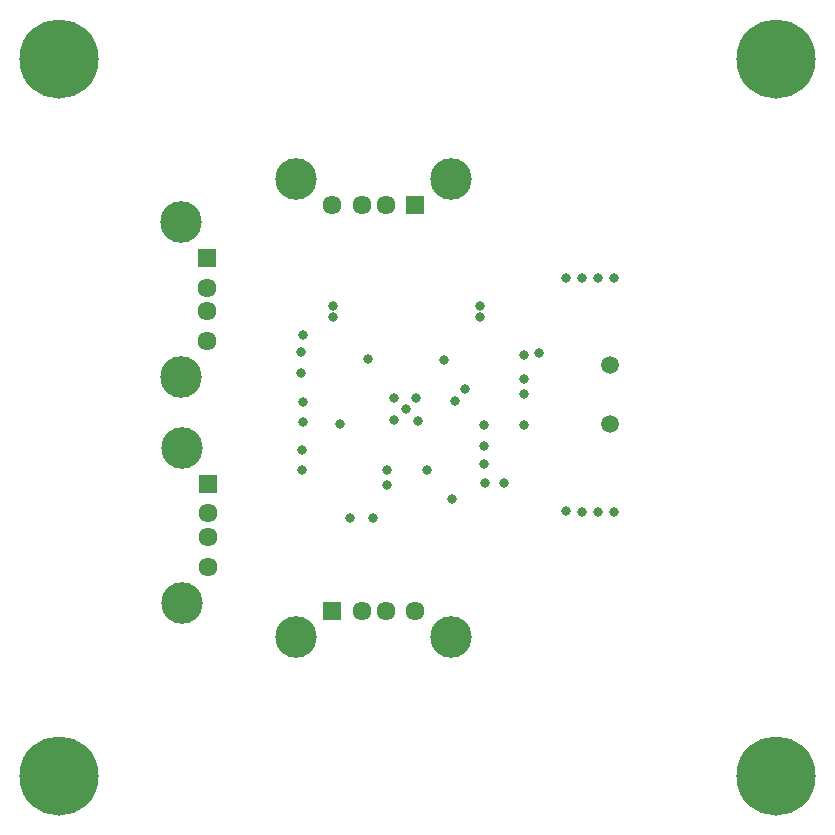
<source format=gbs>
G04*
G04 #@! TF.GenerationSoftware,Altium Limited,Altium Designer,20.2.3 (150)*
G04*
G04 Layer_Color=16711935*
%FSLAX44Y44*%
%MOMM*%
G71*
G04*
G04 #@! TF.SameCoordinates,CE7551EE-2CAC-49A0-A575-A5F11EB50F32*
G04*
G04*
G04 #@! TF.FilePolarity,Negative*
G04*
G01*
G75*
%ADD47C,1.6112*%
%ADD48R,1.6112X1.6112*%
%ADD49C,3.5192*%
%ADD50C,1.5032*%
%ADD51R,1.6112X1.6112*%
%ADD52C,6.7032*%
%ADD53C,0.8032*%
D47*
X1929000Y572000D02*
D03*
X1904000D02*
D03*
X1884000D02*
D03*
X1859000Y916000D02*
D03*
X1884000D02*
D03*
X1904000D02*
D03*
X1753000Y801000D02*
D03*
Y826000D02*
D03*
Y846000D02*
D03*
X1754000Y610000D02*
D03*
Y635000D02*
D03*
Y655000D02*
D03*
D48*
X1859000Y572000D02*
D03*
X1929000Y916000D02*
D03*
D49*
X1959700Y550000D02*
D03*
X1828300D02*
D03*
Y938000D02*
D03*
X1959700D02*
D03*
X1731000Y770300D02*
D03*
Y901700D02*
D03*
X1732000Y579300D02*
D03*
Y710700D02*
D03*
D50*
X2094000Y731000D02*
D03*
Y781000D02*
D03*
D51*
X1753000Y871000D02*
D03*
X1754000Y680000D02*
D03*
D52*
X1627856Y1039642D02*
D03*
X2234424D02*
D03*
Y433073D02*
D03*
X1627856D02*
D03*
D53*
X1834000Y749000D02*
D03*
X1859500Y821000D02*
D03*
X1905000Y679000D02*
D03*
X1921380Y743160D02*
D03*
X1988000Y681000D02*
D03*
X1987000Y697000D02*
D03*
X1984000Y821000D02*
D03*
X2004240Y681040D02*
D03*
X2021000Y756000D02*
D03*
X2083700Y656000D02*
D03*
X1865000Y731000D02*
D03*
X1859500Y831000D02*
D03*
X1905000Y692000D02*
D03*
X1938760Y691960D02*
D03*
X1960000Y667000D02*
D03*
X1963000Y750000D02*
D03*
X1987000Y712000D02*
D03*
Y730000D02*
D03*
X1984000Y831000D02*
D03*
X2021000Y768446D02*
D03*
X2021000Y789000D02*
D03*
Y730000D02*
D03*
X2083700Y853900D02*
D03*
X1834055Y806000D02*
D03*
X1953523Y784540D02*
D03*
X1889000Y786000D02*
D03*
X1971000Y760000D02*
D03*
X2057100Y657000D02*
D03*
X2097000Y656000D02*
D03*
X2070400D02*
D03*
X1833000Y709000D02*
D03*
X1874000Y651000D02*
D03*
X1833000Y692000D02*
D03*
X1832000Y792000D02*
D03*
Y774000D02*
D03*
X1834000Y732000D02*
D03*
X1893000Y651000D02*
D03*
X1911000Y753000D02*
D03*
X1930000D02*
D03*
X1911000Y734000D02*
D03*
X1931000Y733000D02*
D03*
X2034000Y791000D02*
D03*
X2057100Y853900D02*
D03*
X2097000D02*
D03*
X2070400D02*
D03*
M02*

</source>
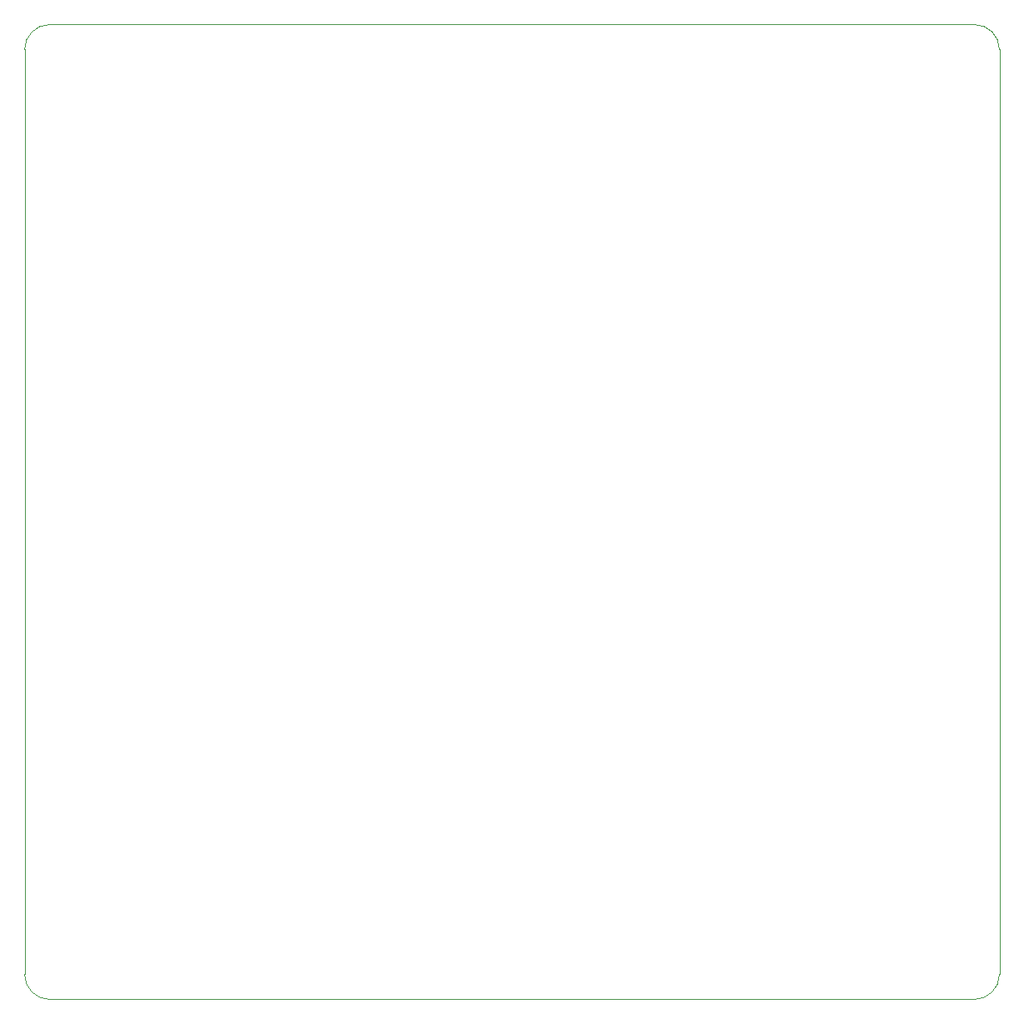
<source format=gbr>
%TF.GenerationSoftware,KiCad,Pcbnew,(5.1.8)-1*%
%TF.CreationDate,2022-12-02T00:18:40+03:00*%
%TF.ProjectId,MUX8x1-v4,4d555838-7831-42d7-9634-2e6b69636164,rev?*%
%TF.SameCoordinates,Original*%
%TF.FileFunction,Profile,NP*%
%FSLAX46Y46*%
G04 Gerber Fmt 4.6, Leading zero omitted, Abs format (unit mm)*
G04 Created by KiCad (PCBNEW (5.1.8)-1) date 2022-12-02 00:18:40*
%MOMM*%
%LPD*%
G01*
G04 APERTURE LIST*
%TA.AperFunction,Profile*%
%ADD10C,0.050000*%
%TD*%
G04 APERTURE END LIST*
D10*
X24130000Y-34290000D02*
G75*
G02*
X26670000Y-31750000I2540000J0D01*
G01*
X26670000Y-130810000D02*
G75*
G02*
X24130000Y-128270000I0J2540000D01*
G01*
X123190000Y-128270000D02*
G75*
G02*
X120650000Y-130810000I-2540000J0D01*
G01*
X120650000Y-31750000D02*
G75*
G02*
X123190000Y-34290000I0J-2540000D01*
G01*
X24130000Y-128270000D02*
X24130000Y-34290000D01*
X120650000Y-130810000D02*
X26670000Y-130810000D01*
X123190000Y-34290000D02*
X123190000Y-128270000D01*
X26670000Y-31750000D02*
X120650000Y-31750000D01*
M02*

</source>
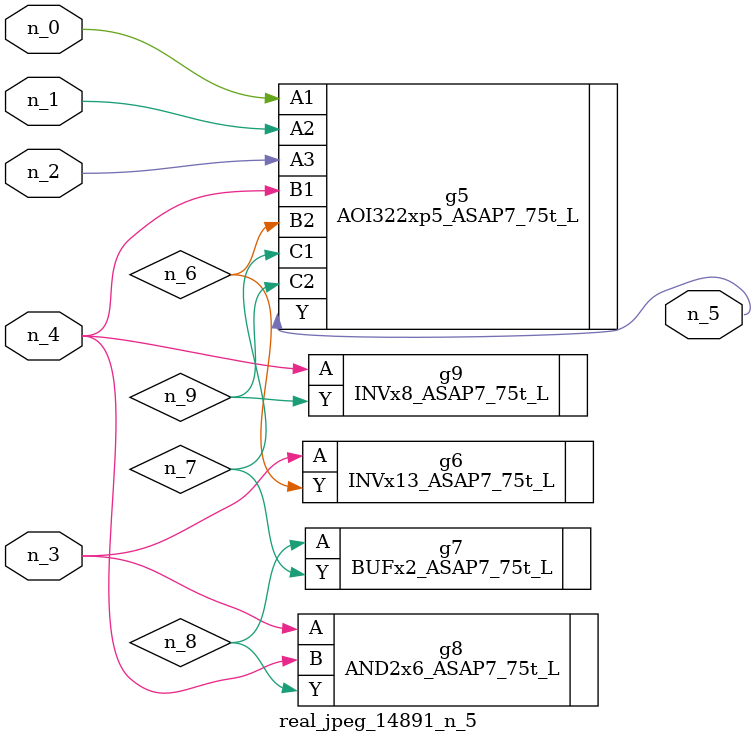
<source format=v>
module real_jpeg_14891_n_5 (n_4, n_0, n_1, n_2, n_3, n_5);

input n_4;
input n_0;
input n_1;
input n_2;
input n_3;

output n_5;

wire n_8;
wire n_6;
wire n_7;
wire n_9;

AOI322xp5_ASAP7_75t_L g5 ( 
.A1(n_0),
.A2(n_1),
.A3(n_2),
.B1(n_4),
.B2(n_6),
.C1(n_7),
.C2(n_9),
.Y(n_5)
);

INVx13_ASAP7_75t_L g6 ( 
.A(n_3),
.Y(n_6)
);

AND2x6_ASAP7_75t_L g8 ( 
.A(n_3),
.B(n_4),
.Y(n_8)
);

INVx8_ASAP7_75t_L g9 ( 
.A(n_4),
.Y(n_9)
);

BUFx2_ASAP7_75t_L g7 ( 
.A(n_8),
.Y(n_7)
);


endmodule
</source>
***
Would you return the entries verbatim, minus any images?

### Output below
<source format=gbs>
G04*
G04 #@! TF.GenerationSoftware,Altium Limited,Altium Designer,20.2.3 (150)*
G04*
G04 Layer_Color=16711935*
%FSLAX44Y44*%
%MOMM*%
G71*
G04*
G04 #@! TF.SameCoordinates,CE7551EE-2CAC-49A0-A575-A5F11EB50F32*
G04*
G04*
G04 #@! TF.FilePolarity,Negative*
G04*
G01*
G75*
%ADD47C,1.6112*%
%ADD48R,1.6112X1.6112*%
%ADD49C,3.5192*%
%ADD50C,1.5032*%
%ADD51R,1.6112X1.6112*%
%ADD52C,6.7032*%
%ADD53C,0.8032*%
D47*
X1929000Y572000D02*
D03*
X1904000D02*
D03*
X1884000D02*
D03*
X1859000Y916000D02*
D03*
X1884000D02*
D03*
X1904000D02*
D03*
X1753000Y801000D02*
D03*
Y826000D02*
D03*
Y846000D02*
D03*
X1754000Y610000D02*
D03*
Y635000D02*
D03*
Y655000D02*
D03*
D48*
X1859000Y572000D02*
D03*
X1929000Y916000D02*
D03*
D49*
X1959700Y550000D02*
D03*
X1828300D02*
D03*
Y938000D02*
D03*
X1959700D02*
D03*
X1731000Y770300D02*
D03*
Y901700D02*
D03*
X1732000Y579300D02*
D03*
Y710700D02*
D03*
D50*
X2094000Y731000D02*
D03*
Y781000D02*
D03*
D51*
X1753000Y871000D02*
D03*
X1754000Y680000D02*
D03*
D52*
X1627856Y1039642D02*
D03*
X2234424D02*
D03*
Y433073D02*
D03*
X1627856D02*
D03*
D53*
X1834000Y749000D02*
D03*
X1859500Y821000D02*
D03*
X1905000Y679000D02*
D03*
X1921380Y743160D02*
D03*
X1988000Y681000D02*
D03*
X1987000Y697000D02*
D03*
X1984000Y821000D02*
D03*
X2004240Y681040D02*
D03*
X2021000Y756000D02*
D03*
X2083700Y656000D02*
D03*
X1865000Y731000D02*
D03*
X1859500Y831000D02*
D03*
X1905000Y692000D02*
D03*
X1938760Y691960D02*
D03*
X1960000Y667000D02*
D03*
X1963000Y750000D02*
D03*
X1987000Y712000D02*
D03*
Y730000D02*
D03*
X1984000Y831000D02*
D03*
X2021000Y768446D02*
D03*
X2021000Y789000D02*
D03*
Y730000D02*
D03*
X2083700Y853900D02*
D03*
X1834055Y806000D02*
D03*
X1953523Y784540D02*
D03*
X1889000Y786000D02*
D03*
X1971000Y760000D02*
D03*
X2057100Y657000D02*
D03*
X2097000Y656000D02*
D03*
X2070400D02*
D03*
X1833000Y709000D02*
D03*
X1874000Y651000D02*
D03*
X1833000Y692000D02*
D03*
X1832000Y792000D02*
D03*
Y774000D02*
D03*
X1834000Y732000D02*
D03*
X1893000Y651000D02*
D03*
X1911000Y753000D02*
D03*
X1930000D02*
D03*
X1911000Y734000D02*
D03*
X1931000Y733000D02*
D03*
X2034000Y791000D02*
D03*
X2057100Y853900D02*
D03*
X2097000D02*
D03*
X2070400D02*
D03*
M02*

</source>
<source format=gbr>
%TF.GenerationSoftware,KiCad,Pcbnew,(5.1.8)-1*%
%TF.CreationDate,2022-12-02T00:18:40+03:00*%
%TF.ProjectId,MUX8x1-v4,4d555838-7831-42d7-9634-2e6b69636164,rev?*%
%TF.SameCoordinates,Original*%
%TF.FileFunction,Profile,NP*%
%FSLAX46Y46*%
G04 Gerber Fmt 4.6, Leading zero omitted, Abs format (unit mm)*
G04 Created by KiCad (PCBNEW (5.1.8)-1) date 2022-12-02 00:18:40*
%MOMM*%
%LPD*%
G01*
G04 APERTURE LIST*
%TA.AperFunction,Profile*%
%ADD10C,0.050000*%
%TD*%
G04 APERTURE END LIST*
D10*
X24130000Y-34290000D02*
G75*
G02*
X26670000Y-31750000I2540000J0D01*
G01*
X26670000Y-130810000D02*
G75*
G02*
X24130000Y-128270000I0J2540000D01*
G01*
X123190000Y-128270000D02*
G75*
G02*
X120650000Y-130810000I-2540000J0D01*
G01*
X120650000Y-31750000D02*
G75*
G02*
X123190000Y-34290000I0J-2540000D01*
G01*
X24130000Y-128270000D02*
X24130000Y-34290000D01*
X120650000Y-130810000D02*
X26670000Y-130810000D01*
X123190000Y-34290000D02*
X123190000Y-128270000D01*
X26670000Y-31750000D02*
X120650000Y-31750000D01*
M02*

</source>
<source format=v>
module real_jpeg_14891_n_5 (n_4, n_0, n_1, n_2, n_3, n_5);

input n_4;
input n_0;
input n_1;
input n_2;
input n_3;

output n_5;

wire n_8;
wire n_6;
wire n_7;
wire n_9;

AOI322xp5_ASAP7_75t_L g5 ( 
.A1(n_0),
.A2(n_1),
.A3(n_2),
.B1(n_4),
.B2(n_6),
.C1(n_7),
.C2(n_9),
.Y(n_5)
);

INVx13_ASAP7_75t_L g6 ( 
.A(n_3),
.Y(n_6)
);

AND2x6_ASAP7_75t_L g8 ( 
.A(n_3),
.B(n_4),
.Y(n_8)
);

INVx8_ASAP7_75t_L g9 ( 
.A(n_4),
.Y(n_9)
);

BUFx2_ASAP7_75t_L g7 ( 
.A(n_8),
.Y(n_7)
);


endmodule
</source>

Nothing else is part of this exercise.